Pushed up the stovepipe hat, and all around

Bestowed his warming, right paternal smile,
As if his soul embraced us all at once.

Then strangely fell all laughter. Some men choked,
And some grew inarticulate with tears;
A thousand veteran children thrilled as one,

And not a man of all the throng knew why;
Some called his name, some blessed his holy heart
And then, inspired with pentecostal tongues,
We cheered so wildly for Old Father Abe
That all the bearded generals flamed in joy!


What was the miracle?
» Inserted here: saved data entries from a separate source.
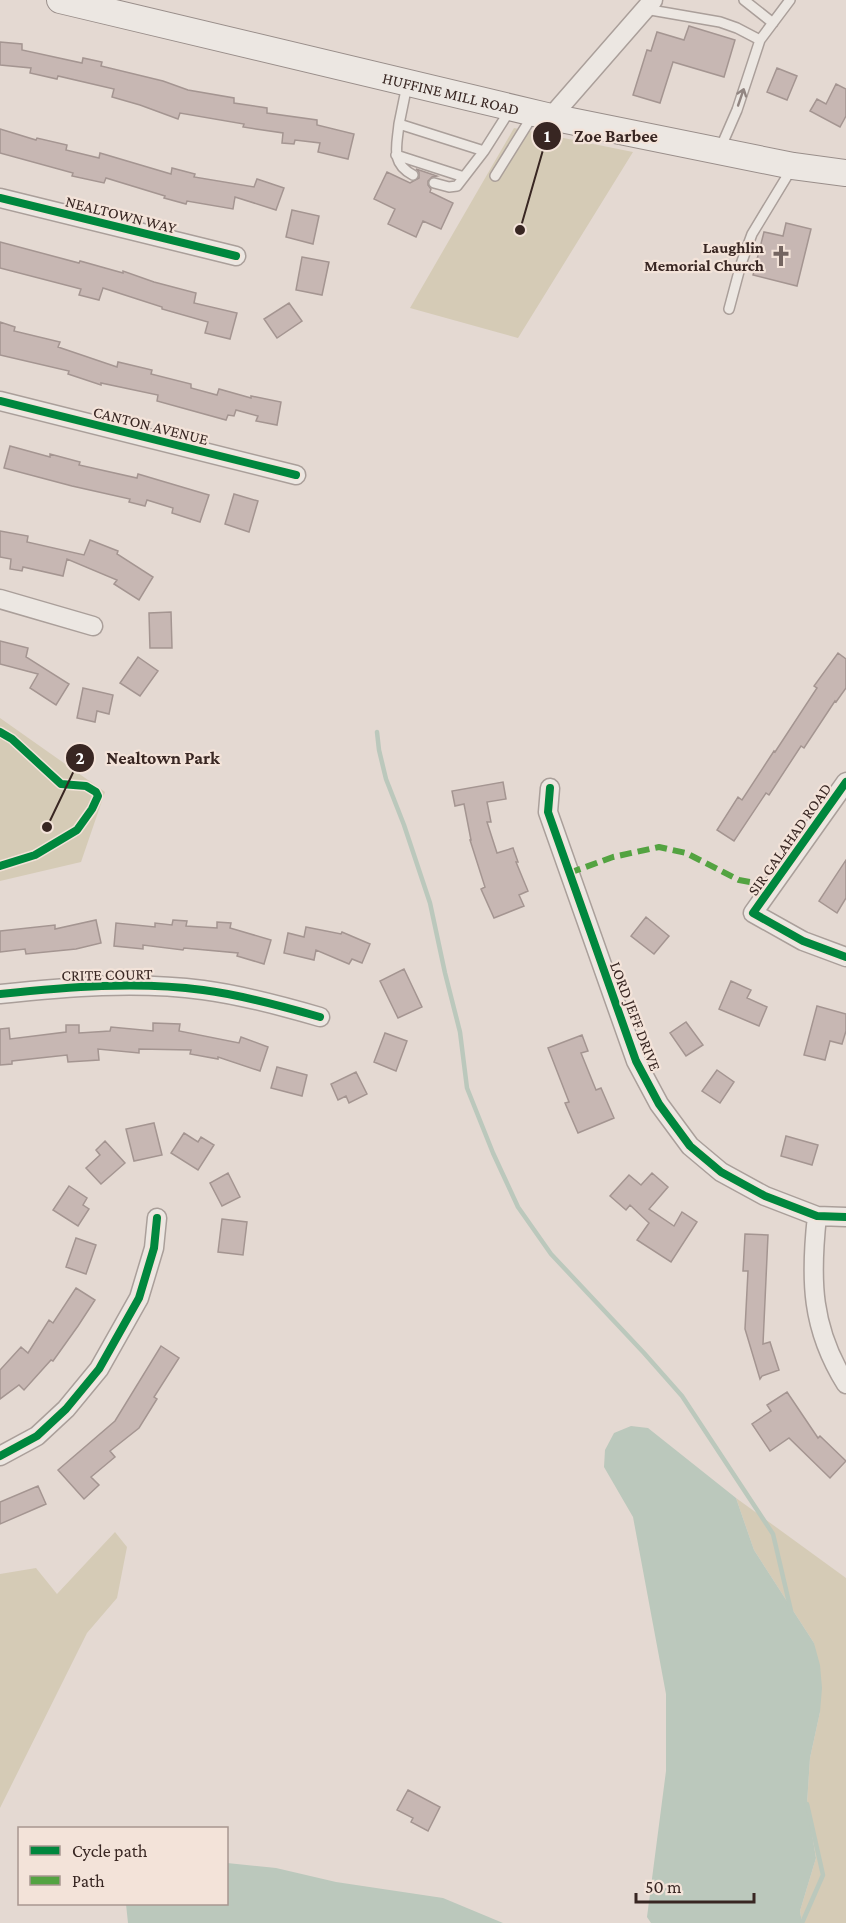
<svg xmlns="http://www.w3.org/2000/svg" width="846" height="1923" viewBox="0 0 846 1923" font-family="'Crimson Pro',serif">
<rect width="100%" height="100%" fill="#e4d9d2"/>
<path fill="#d5cbb6" d="M514 128 633 152 518 338 410 308Z
M0 718 105 792 81 862 0 881Z
M736 1498 846 1578V1923H802L800 1911 816 1858 807 1804 810 1758 820 1712 814 1643 754 1550Z
M115 1532 127 1547 117 1598 87 1633 0 1808V1574L36 1568 57 1594Z"/>
<path fill="#bbc8bc" d="M631 1426 648 1428 736 1498 754 1550 814 1643 820 1665 822 1688 820 1712 810 1758 807 1804 816 1858 800 1911 802 1923H651L647 1917 666 1771V1694L633 1517 604 1467 605 1450 614 1433Z
M227 1863 276 1868 336 1882 443 1898 503 1923H128L126 1904H226Z"/>
<g fill="none" stroke-linecap="round" stroke-linejoin="round">
<path stroke="#bbc8bc" stroke-width="4.5" d="M377 732 379 750 386 779 404 825 430 903 445 973 460 1032 467 1088 493 1153 518 1207 551 1254 644 1353 682 1396 773 1534 791 1611
M802 1923 823 1875 807 1804"/>
</g>
<path fill="#c7b7b3" stroke="#a49591" stroke-width="1.5" d="M689 26 735 40 724 77 673 62 660 103 633 95 647 50 651 51 657 32 684 40Z
M0 42 22 44V50L82 63 83 58 102 62 101 66 163 81 188 90 234 98V103L267 108V113L317 120V125L354 134 348 159 318 152 320 143 295 140 294 144 282 143 283 133 243 127 244 124 180 113 178 119 140 105 112 97 114 89 58 76 57 79 30 73 31 68 0 65Z
M777 68 797 76 787 100 767 92Z
M836 84 846 89V116L840 127 810 111 817 99 826 104Z
M0 129 36 140 37 138 67 145 66 150 99 158 100 153 171 174 172 168 195 174 194 177 254 187 257 179 284 188 276 210 235 197 233 209 187 201 186 204 164 198 165 196 106 178 104 183 72 176 73 173 0 153Z
M416 169 437 176 432 177 428 181V185L431 189 430 192 453 203 441 229 423 221 416 237 388 224 395 209 374 199 387 172 410 183 419 178V172Z
M292 210 319 216 313 244 286 237Z
M786 223 811 229 797 286 753 275 764 232 783 236Z
M0 242 79 263 80 261 123 273V271L154 282 196 293 194 303 237 313 230 339 205 333 208 322 162 309V307L103 288 99 300 79 295 81 289 0 268Z
M302 257 329 262 322 295 296 290Z
M289 303 302 321 277 338 264 319Z
M0 322 15 327 14 331 60 342 58 347 117 367 118 362 152 370 151 374 191 384V388L217 395 219 389 251 398V396L281 402 277 425 256 421 258 416 236 410 234 416 228 415 226 420 157 401 158 395 101 383V385L68 374 69 371 0 355Z
M10 446 50 457V454L80 462 79 465 137 478 138 474 209 495 200 522 172 513 173 508 147 500 145 506 129 502 130 499 72 486 4 468Z
M234 494 258 501 249 532 225 524Z
M0 531 28 536 27 542 84 555 90 540 118 551 117 554 153 577 139 600 114 584 117 580 67 559 63 576 23 567 22 571 10 569 11 559 0 557Z
M171 612 172 648H150L149 613Z
M0 641 28 648 26 657 69 684 56 705 30 688 38 674 0 664Z
M838 653 846 659V688L836 702 835 701 804 748 801 746 769 795 766 793 734 841 717 830 738 797 742 800 774 751 775 752 817 688 814 686Z
M138 657 158 671 140 696 120 683Z
M83 688 113 695 109 714 97 711 95 722 77 718Z
M503 782 506 799 487 802 491 822H487L497 853 513 848 518 862H516L528 891 519 895 524 906 494 918 481 889 485 887 470 840H471L464 804 455 806 452 791Z
M846 860V898L837 913 819 901Z
M646 917 669 936 654 954 631 936Z
M96 920 101 943 76 949 26 954 25 949 0 952V931L55 925V929Z
M173 920 187 921 186 926 217 928V922L231 923 230 928 271 940 264 964 237 956 238 953 184 948 183 950 143 945V949L114 946 116 923 155 927V923L172 925Z
M306 927 341 934 342 932 370 944 362 963 352 959 349 964 316 950 314 960 284 953 288 933 304 937Z
M404 969 422 1007 398 1018 380 981Z
M731 981 751 990 747 998 767 1007 759 1026 719 1009Z
M817 1006 846 1014V1031L842 1044 830 1041 825 1060 804 1055Z
M686 1022 703 1045 686 1056 670 1033Z
M153 1023 180 1024 179 1031 239 1043 241 1037 268 1047 260 1071 218 1057V1059L190 1054 191 1050 139 1049V1053L98 1049 99 1060 68 1062 67 1055 12 1061V1064L0 1065V1029L9 1028 10 1039 66 1032V1025H79V1033L110 1031 111 1027 153 1031Z
M385 1033 407 1041 396 1071 374 1062Z
M582 1035 588 1051 581 1053 596 1090 601 1088 614 1118 578 1133 565 1103 569 1102 548 1048Z
M277 1067 307 1075 302 1096 271 1088Z
M717 1070 734 1082 720 1103 702 1091Z
M356 1072 367 1094 349 1103 346 1096 338 1100 331 1084Z
M154 1123 162 1155 134 1161 126 1129Z
M184 1133 198 1142 201 1137 214 1145 198 1170 171 1153Z
M786 1136 818 1145 812 1165 781 1156Z
M105 1141 125 1163 101 1184 86 1168 100 1155 96 1150Z
M228 1173 240 1197 222 1206 210 1183Z
M652 1173 668 1187 649 1209 674 1226 682 1212 697 1222 671 1262 637 1240 649 1223 630 1205 626 1210 610 1196 629 1175 641 1185Z
M69 1186 87 1198 83 1205 89 1209 78 1226 53 1210Z
M222 1219 247 1222 243 1255 218 1252Z
M745 1234 768 1235 763 1344 770 1342 779 1370 762 1376 760 1379 745 1329 748 1271H743Z
M76 1238 96 1245 86 1274 66 1267Z
M76 1288 95 1300 78 1326 53 1361 51 1360 24 1390 19 1385 0 1399V1370L21 1347 28 1353 49 1320 53 1323Z
M161 1346 179 1358 154 1397 157 1399 139 1428 110 1451 115 1457 91 1477 99 1485 84 1499 58 1470 115 1421Z
M787 1392 818 1438 820 1436 846 1461 830 1478 789 1438 770 1451 752 1424 771 1411 767 1405Z
M38 1486 46 1504 0 1524V1502Z
M408 1790 440 1807 428 1831 411 1822 413 1818 397 1810Z"/>
<g fill="none" stroke-linecap="round" stroke-linejoin="round">
<defs>
<path id="lane" d="M744 0 773 23
M645 9 720 22 737 28 760 40
M407 85 399 124 484 151 510 110
M399 124C397 146 390 163 413 175
M720 149 737 110 760 40 790 0
M396 155 464 177
M495 176 533 115
M434 183 449 187 457 186 484 151
M729 309 741 264 752 234 792 168"/>
<path id="street" d="M551 117 653 0
M0 198 236 256
M0 401 296 475
M0 599 93 626
M846 782 753 913 803 941 846 957
M550 788 548 812 636 1061 659 1104 690 1146 721 1172 765 1196 817 1216 846 1217
M0 994C67 987 136 981 203 990 242 995 282 1006 320 1017
M817 1216C810 1280 811 1328 846 1384
M0 1456 37 1436 66 1409 99 1369 139 1298 154 1248 157 1218"/>
<g id="secondary">
<path id="s1" d="M60 0 551 117 793 166 846 173"/>
</g>
</defs>
<use href="#lane" stroke="#aa9f9a" stroke-width="12"/>
<use href="#street" stroke="#aa9f9a" stroke-width="21"/>
<use href="#secondary" stroke="#998e8a" stroke-width="28"/>
<use href="#lane" stroke="#ece7e2" stroke-width="9"/>
<use href="#street" stroke="#ece7e2" stroke-width="18"/>
<use href="#secondary" stroke="#ece7e2" stroke-width="26"/>
<path stroke="#53a341" stroke-width="6" stroke-dasharray="12 6" stroke-linecap="butt" d="M569 873 613 857 659 847 686 853 739 880 772 886"/>
<defs>
<path id="cycleway" d="M0 198 236 256
M0 401 296 475
M0 732 12 739 61 784 86 786 96 792 98 796 92 809 77 830 35 855 0 866
M846 782 753 913 803 941 846 957
M550 788 548 812 636 1061 659 1104 690 1146 721 1172 765 1196 817 1216 846 1217
M0 994C67 987 136 981 203 990 242 995 282 1006 320 1017
M0 1456 37 1436 66 1409 99 1369 139 1298 154 1248 157 1218"/>
</defs>
<use href="#cycleway" stroke="#f3e3d9" stroke-width="11"/>
<use href="#cycleway" stroke="#00873e" stroke-width="8"/>
</g>
<defs><path id="oneway-shaft" d="M-6 0H5M1.5-3L5.5 0L1.5 3" fill="none" stroke-width="1.6" stroke-linecap="round" stroke-linejoin="round" transform="scale(1.5)"/></defs>
<use stroke="#928682" href="#oneway-shaft" transform="translate(741 97) rotate(-71)"/>
<defs>
<symbol id="church-bare" viewBox="-9 -9 18 18"><path d="M-1.2-6h2.4v3.5h3.3v2.4h-3.3V6h-2.4V-.1h-3.3v-2.4h3.3Z" fill="#746560" stroke="#f3e3d9" stroke-width="2.5" paint-order="stroke"/></symbol>
</defs>
<g fill-rule="evenodd">
<use href="#church-bare" x="766" y="241" width="30" height="30"/>
</g>
<g text-anchor="middle" stroke-width="4.5" stroke-linejoin="round" paint-order="stroke">
<g font-size="16" fill="#382622" stroke="#f3e3d9">
<text dy="6" stroke="none"><textPath href="#s1" startOffset="402">HUFFINE MILL ROAD</textPath></text>
<text transform="translate(121 214) rotate(14)" y="6">NEALTOWN WAY</text>
<text transform="translate(151 425) rotate(14)" y="6">CANTON AVENUE</text>
<text transform="translate(789 839) rotate(-55)" y="6">SIR GALAHAD ROAD</text>
<text transform="translate(107 974) rotate(-1)" y="6">CRITE COURT</text>
<text transform="translate(636 1016) rotate(69)" y="6">LORD JEFF DRIVE</text>
</g>
<g font-size="16" font-weight="bold" fill="#382622" stroke="#f3e3d9" text-anchor="end">
<text x="764" y="253">Laughlin<tspan x="764" dy="18">Memorial Church</tspan></text>
</g>
</g>
<path fill="none" stroke="#382622" stroke-width="2" d="M520 230L547 136M47 827L80 758"/>
<g fill="#382622" stroke="#f3e3d9" stroke-width="2">
<circle cx="520" cy="230" r="6"/>
<circle cx="47" cy="827" r="6"/>
<circle cx="547" cy="136" r="15"/>
<circle cx="80" cy="758" r="15"/>
</g>
<g font-size="18" text-anchor="middle" font-weight="bold" fill="#fff">
<text x="547" y="142">1</text>
<text x="80" y="764">2</text>
</g>
<g font-size="18" text-anchor="middle" font-weight="bold" fill="#382622" stroke="#f3e3d9" stroke-width="4.5" stroke-linejoin="round" paint-order="stroke">
<text x="616" y="142">Zoe Barbee</text>
<text x="163" y="764">Nealtown Park</text>
</g>
<rect x="18" y="1827" width="210" height="78" fill="#f3e3d9" stroke="#a89790" stroke-width="1.5"/>
<rect x="30" y="1846" width="30" height="9" fill="#00873e" stroke="#a89790" stroke-width="1.5"/>
<text x="72" y="1857" font-size="18" fill="#382622">Cycle path</text>
<rect x="30" y="1876" width="30" height="9" fill="#53a341" stroke="#a89790" stroke-width="1.5"/>
<text x="72" y="1887" font-size="18" fill="#382622">Path</text>
<path d="M636 1893v9h118v-9" fill="none" stroke="#382622" stroke-width="3"/>
<text x="645" y="1893" font-size="18" fill="#382622" stroke="#f3e3d9" stroke-width="4.5" paint-order="stroke">50 m</text>
</svg>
His miracle.
Was Father Abraham just a son of Man,
As Jesus seemed to common Nazarenes?

Shall Father Abraham Lincoln yet prevail,
And his Republic come to stay at last?

Kind Age, unenvious Youth, democracy,
None lower than the first in comradeship,
However differing in mental force,
The higher intellect set free to Serve,
All undistracted by the woeful need

To grab or pander lest its children want;
Old trivial gewgaws of the peacock past
Smiled to the nothingness of desuetude,
With strutful Rank, with pinchbeck Pageantry,
With apish separative-cant of Class,

With inhumane conventions, all designed
To sanctify the immemorial robbery
Of Man by men; with mockful mummeries,
Called Law, to save the one perennial Wrong—
That fundamental social crime which fate


All babes alike to Inequality,
And so condemns the many million minds
(That might, with happier nurture, finely serve)
To share, through life, the harmful hates or scorns
The accursed System breeds, which still most hurts

The few who fancy it their benefit,
Shutting them lifelong from the happiness
Of such close sympathy with all their kind
As feels the universal God, or Soul,
Alive to love in every human heart.



Was it for this our Mother’s sons were slain?
Shall Father Abraham not prevail again?

We who are marching to the small-flagged graves
We earned by fight to free our fathers’ slaves,
We who by Lincoln’s hero soul were sworn,

We go more sadly toward our earthly bourne
To join our comrade host of long ago,
Since, oh so clearly, do our old hearts know
We shall not witness what we longed to see—
Our own dear children minded to be free.


Why let democracy be flouted down?
Why let your money-mongers more renown
Their golden idol than the Common Weal,
Flaunting the gains of liberty-to-steal,
Fouling the promise of the heights we trod


With Freedom’s sacrifice to Lincoln’s God?

Was it for this he wept his children slain?
Or shall our Father’s spirit rise again?